Linking is the process by which computer users can navigate between different web-sites on the Internet. There are two types of linking. The first is hypertext reference linking, whereby the web user moves from one site to another by clicking on a highlighted word or icon. The second is known as "deep-linking", whereby another web-sites" material appears as an integral part of the first web-site.
What is framing?
Framing is in fact linking in another form. It allows another's web-site to appear on screen within the frame of your own web-site.
Why might web-site owners object to linking or framing?
There are a number of reasons.
There is a risk that the computer user may be confused into believing that the two sites are commercially connected, possibly allowing one web-site operator to trade off the reputation of the other. Your brand may also be damaged by links to disreputable web-sites. Furthermore, in the case of "deep-linking", access to a web-site may be made without seeing its home page or other component parts such as adverts or legal terms and conditions, and the computer user may not even know that the has left one web-site and is now on another. Issues of trade mark and copyright infringement database right infringement and passing off may also arise. What have the courts said about linking and framing? Unfortunately, there have been few helpful or authoritative cases in the UK. A number of cases have been settled prior to coming to trial.
In the US, in a recent case the Californian Federal Court decided that "deep-linking" did not constitute copyright infringement and dismissed a claim of unfair competition. The Court concluded that "deep-linking" was acceptable as long as there was no deception as to what was happening and the user of the website was aware that he was being transferred to another site.

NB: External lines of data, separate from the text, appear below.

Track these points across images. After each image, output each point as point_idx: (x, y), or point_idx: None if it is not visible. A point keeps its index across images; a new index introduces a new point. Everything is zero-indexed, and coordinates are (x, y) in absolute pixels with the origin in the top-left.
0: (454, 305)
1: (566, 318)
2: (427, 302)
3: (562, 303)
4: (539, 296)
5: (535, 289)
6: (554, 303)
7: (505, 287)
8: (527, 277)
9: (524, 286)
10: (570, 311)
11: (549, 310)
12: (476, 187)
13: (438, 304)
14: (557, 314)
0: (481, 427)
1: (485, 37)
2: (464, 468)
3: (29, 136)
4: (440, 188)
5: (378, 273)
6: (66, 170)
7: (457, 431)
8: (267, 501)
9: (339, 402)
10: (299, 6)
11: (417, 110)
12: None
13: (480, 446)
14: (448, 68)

More recent cases in Europe have seen claimants seeking to utilise the (relatively) new EC directive on databases (incorporated into UK legislation by the Database Regulations). In these cases, the defendants entered the claimants' databases through links that permitted access without having to enter the claimants' portal. This led to users bypassing adverts on the claimants' sites (from which the claimants derived revenue) and the courts concluded that this constituted "prejudicial re-utilisation" of the claimants' databases.

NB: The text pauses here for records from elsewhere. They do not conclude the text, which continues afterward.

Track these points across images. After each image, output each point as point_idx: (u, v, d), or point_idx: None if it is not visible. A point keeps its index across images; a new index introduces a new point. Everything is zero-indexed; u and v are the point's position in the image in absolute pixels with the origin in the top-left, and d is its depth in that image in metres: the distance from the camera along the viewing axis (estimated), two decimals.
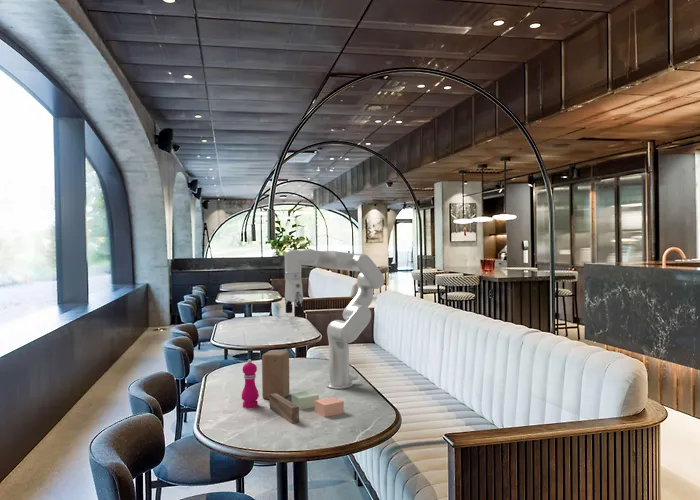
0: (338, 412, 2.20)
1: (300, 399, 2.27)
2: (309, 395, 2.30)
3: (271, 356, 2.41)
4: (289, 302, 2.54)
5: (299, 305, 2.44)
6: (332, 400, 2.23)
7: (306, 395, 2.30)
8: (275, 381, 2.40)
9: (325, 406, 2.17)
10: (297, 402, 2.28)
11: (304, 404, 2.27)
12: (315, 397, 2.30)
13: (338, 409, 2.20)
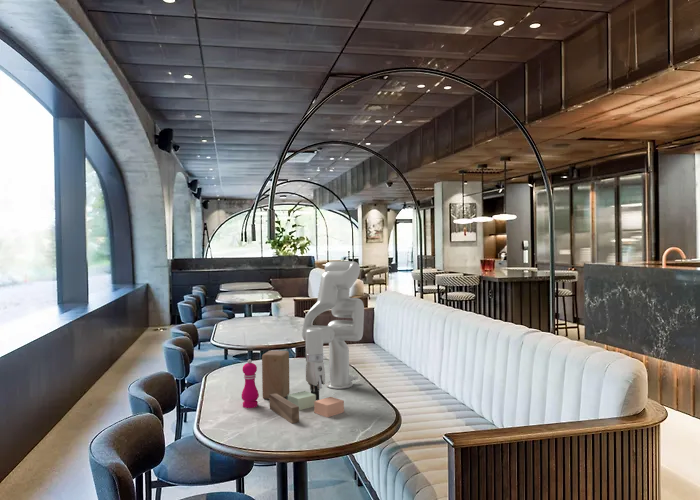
0: (339, 411, 2.21)
1: (299, 400, 2.26)
2: (307, 395, 2.30)
3: (271, 356, 2.41)
4: None
5: (317, 390, 2.33)
6: (332, 400, 2.23)
7: (303, 395, 2.30)
8: (275, 381, 2.40)
9: (328, 406, 2.17)
10: (295, 403, 2.27)
11: (302, 404, 2.27)
12: (312, 396, 2.30)
13: (339, 408, 2.21)
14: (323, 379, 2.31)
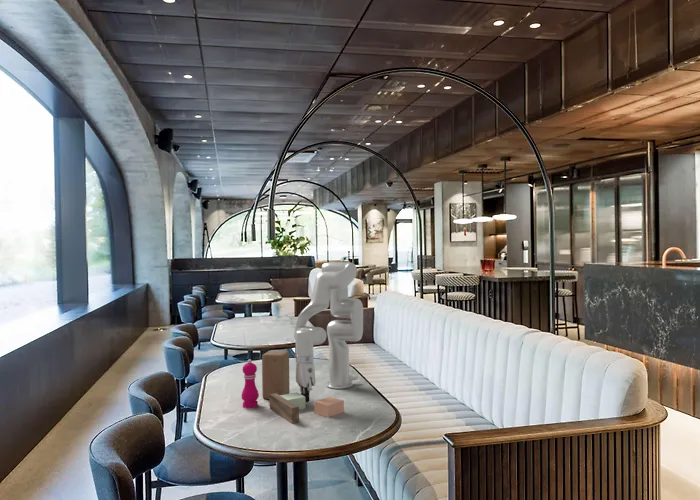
0: (339, 411, 2.21)
1: None
2: (296, 397, 2.27)
3: (271, 356, 2.41)
4: (304, 389, 2.33)
5: (307, 392, 2.30)
6: (332, 400, 2.23)
7: (293, 397, 2.28)
8: (275, 381, 2.40)
9: (328, 406, 2.17)
10: None
11: None
12: (301, 398, 2.28)
13: (339, 408, 2.21)
14: (313, 381, 2.28)
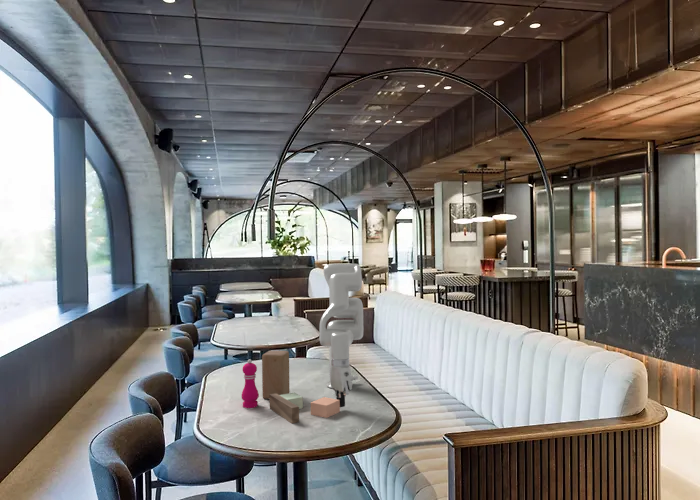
0: (336, 411, 2.21)
1: None
2: (293, 397, 2.27)
3: (271, 356, 2.41)
4: None
5: (343, 396, 2.23)
6: (327, 400, 2.23)
7: (290, 397, 2.28)
8: (275, 381, 2.40)
9: (327, 406, 2.16)
10: None
11: None
12: (299, 399, 2.27)
13: (336, 408, 2.21)
14: (349, 385, 2.21)
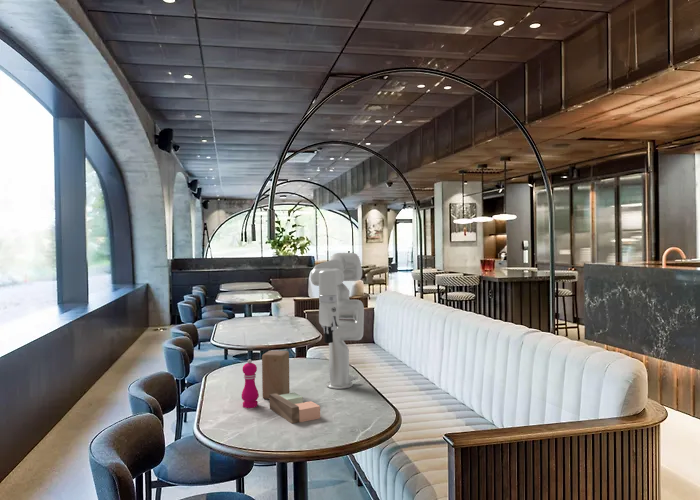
0: (314, 417, 2.14)
1: None
2: (294, 397, 2.27)
3: (271, 356, 2.41)
4: None
5: (330, 332, 2.28)
6: (309, 404, 2.17)
7: (290, 397, 2.28)
8: (275, 381, 2.40)
9: (300, 411, 2.11)
10: None
11: None
12: (299, 398, 2.28)
13: (314, 414, 2.14)
14: (337, 320, 2.26)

Can I stop unauthorised linking and framing of my web-site?
Yes, there are certain technical steps you can take. There are many online resources to consult including www.searchenginewatch.com, while references to a site elsewhere on the Internet can be checked by using a number of tools including www.linkpopularity.com.
You may also wish to make it clear in your web-site terms and conditions whether or not you permit linking to your web-site. This may help to defeat an argument that by posting information on the Internet you are giving an implied licence that anyone may link to you web-site.
Is it safe to use links and frames in my web-site?
There certainly may be risks in linking and framing. You need to be very careful and may want to seek legal advice. Whilst hypertext reference linking is unlikely to constitute trade mark infringement, deep-linking and framing is more problematic. If in doubt, you should obtain the consent of the owner of the web-site to which you want to link or frame. If you don't obtain permission, you should not by-pass the web-site's home page and include a disclaimer that the sites are not associated.